Two liberals were selling the unreliable Pew numbers suggesting Obama’s received more negative press than Romney. Professor and “Monkey Cage” blogger Joshua Tucker oddly used the Pew numbers – which included horse-race evaluations of GOP primary results – AND cited a fan of his who said primary results were not determinative:

“Politico’s query is premature. Ascertaining bias with respect to the two major-party nominees is neither useful nor practical until the general election is fully underway. When only one party has a nomination contest, the underlying political reality is imbalanced, thus rendering “balance” a useless baseline for measuring media slant.”

Political scientist Jamie Chandler claimed the Pew people offered “hard evidence that President Obama is on the downside. Thirty-four percent of ink puts him in bad light compared to Romney’s 25.”
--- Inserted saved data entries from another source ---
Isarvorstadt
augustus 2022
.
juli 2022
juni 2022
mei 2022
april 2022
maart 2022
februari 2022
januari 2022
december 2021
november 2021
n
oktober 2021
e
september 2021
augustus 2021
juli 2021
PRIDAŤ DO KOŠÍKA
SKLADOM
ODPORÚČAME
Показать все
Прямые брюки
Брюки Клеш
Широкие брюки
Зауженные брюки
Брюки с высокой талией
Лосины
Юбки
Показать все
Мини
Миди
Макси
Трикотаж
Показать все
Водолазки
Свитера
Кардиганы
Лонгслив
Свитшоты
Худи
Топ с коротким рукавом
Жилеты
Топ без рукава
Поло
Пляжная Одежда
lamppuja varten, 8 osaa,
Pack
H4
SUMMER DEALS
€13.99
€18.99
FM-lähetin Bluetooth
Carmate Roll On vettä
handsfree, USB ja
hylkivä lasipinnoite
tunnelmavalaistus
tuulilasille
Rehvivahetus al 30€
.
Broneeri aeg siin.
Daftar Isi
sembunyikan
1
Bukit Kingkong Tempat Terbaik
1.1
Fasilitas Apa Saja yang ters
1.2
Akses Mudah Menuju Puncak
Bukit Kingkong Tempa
"The average voter doesn’t read the Times or the Post. If they did, these broadsheets wouldn’t be suffering their continued, long-term decline in circulation. People are more interested in the weather and sports. Unless the press starts mixing talk about the UV index with Ann Romney’s equestrian skills, no one cares. The GOP shouldn’t complain; any press, negative or positive, is better than none. They have the Super PAC advantaged. The ton of ads that air between now and November 6 will be what matters. The party should focus its energy on getting voters interested in the campaign, not fussing about whose winning the happy story race."
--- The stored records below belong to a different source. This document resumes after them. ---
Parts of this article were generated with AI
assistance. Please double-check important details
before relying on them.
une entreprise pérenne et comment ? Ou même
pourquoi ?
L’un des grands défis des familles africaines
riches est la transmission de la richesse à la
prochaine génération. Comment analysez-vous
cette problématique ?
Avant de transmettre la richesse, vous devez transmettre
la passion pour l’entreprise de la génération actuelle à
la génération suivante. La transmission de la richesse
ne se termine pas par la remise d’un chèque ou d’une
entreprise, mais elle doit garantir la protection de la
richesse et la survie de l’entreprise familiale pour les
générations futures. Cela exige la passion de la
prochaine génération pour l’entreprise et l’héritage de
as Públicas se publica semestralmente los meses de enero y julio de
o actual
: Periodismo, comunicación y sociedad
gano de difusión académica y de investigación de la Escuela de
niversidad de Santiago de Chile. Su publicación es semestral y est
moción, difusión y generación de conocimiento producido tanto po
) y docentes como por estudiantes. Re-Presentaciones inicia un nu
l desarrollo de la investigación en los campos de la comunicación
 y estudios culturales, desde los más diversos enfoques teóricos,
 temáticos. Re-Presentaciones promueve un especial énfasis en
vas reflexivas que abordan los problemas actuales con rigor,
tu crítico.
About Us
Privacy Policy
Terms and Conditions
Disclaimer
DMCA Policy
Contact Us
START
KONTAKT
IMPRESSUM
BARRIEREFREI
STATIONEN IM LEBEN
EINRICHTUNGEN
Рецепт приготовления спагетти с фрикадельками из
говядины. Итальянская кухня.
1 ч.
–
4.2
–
Professor Timothy Stoltzfus Jost offers what would be the response directly from the liberal newsroom: "This is the perpetual whining of Republicans. They own a substantial share of the broadcast and print media, and continually blast the Obama administration through it. Any attempt by the media to provide actual fair and balanced coverage, however, is criticized as biased. POLITICO should not even dignify this sniveling by acknowledging it. Or at least ask if the WSJ and Fox are treating Obama fairly."

We close with Grover Norquist: “I spent the first half of my life reading the Post and Times explain how the Soviet Union was working (better in many ways than us) and how socialism was popular with ‘its’” people. I am spending the second half reading their similarly faith-based commitment to the idea that big and bigger government will always be with us…and we like it.”